──────── GIVEN INFORMATION

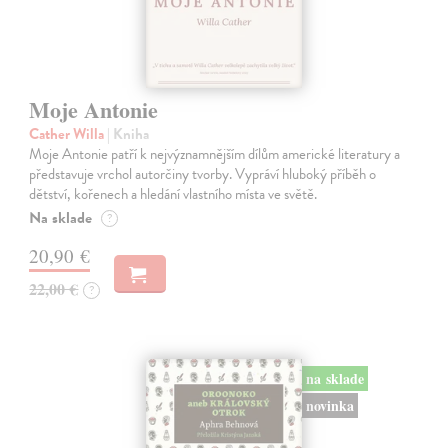
Moje Antonie
Cather Willa
| Kniha
Moje Antonie patří k nejvýznamnějším dílům americké literatury a
představuje vrchol autorčiny tvorby. Vypráví hluboký příběh o
dětství, kořenech a hledání vlastního místa ve světě.
Na sklade
?
20,90 €
22,00 €
?
na sklade
novinka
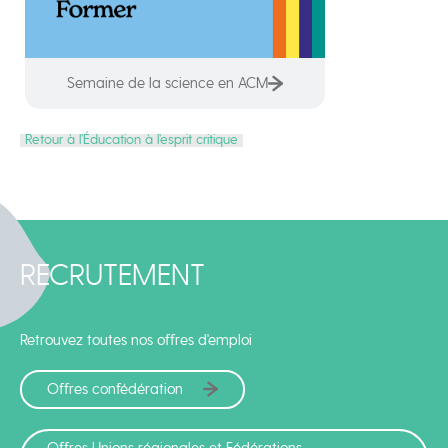
Semaine de la science en ACM
Retour à l’Éducation à l’esprit critique
RECRUTEMENT
Retrouvez toutes nos offres d'emploi
Offres confédération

────────────────

WHAT YOU ARE ASKED TO DO -
An exact reproduction of the material above is needed, without its pictures.

SOLUTION TO THIS TASK -
Moje Antonie
Cather Willa
| Kniha
Moje Antonie patří k nejvýznamnějším dílům americké literatury a
představuje vrchol autorčiny tvorby. Vypráví hluboký příběh o
dětství, kořenech a hledání vlastního místa ve světě.
Na sklade
?
20,90 €
22,00 €
?
na sklade
novinka
Semaine de la science en ACM
Retour à l’Éducation à l’esprit critique
RECRUTEMENT
Retrouvez toutes nos offres d'emploi
Offres confédération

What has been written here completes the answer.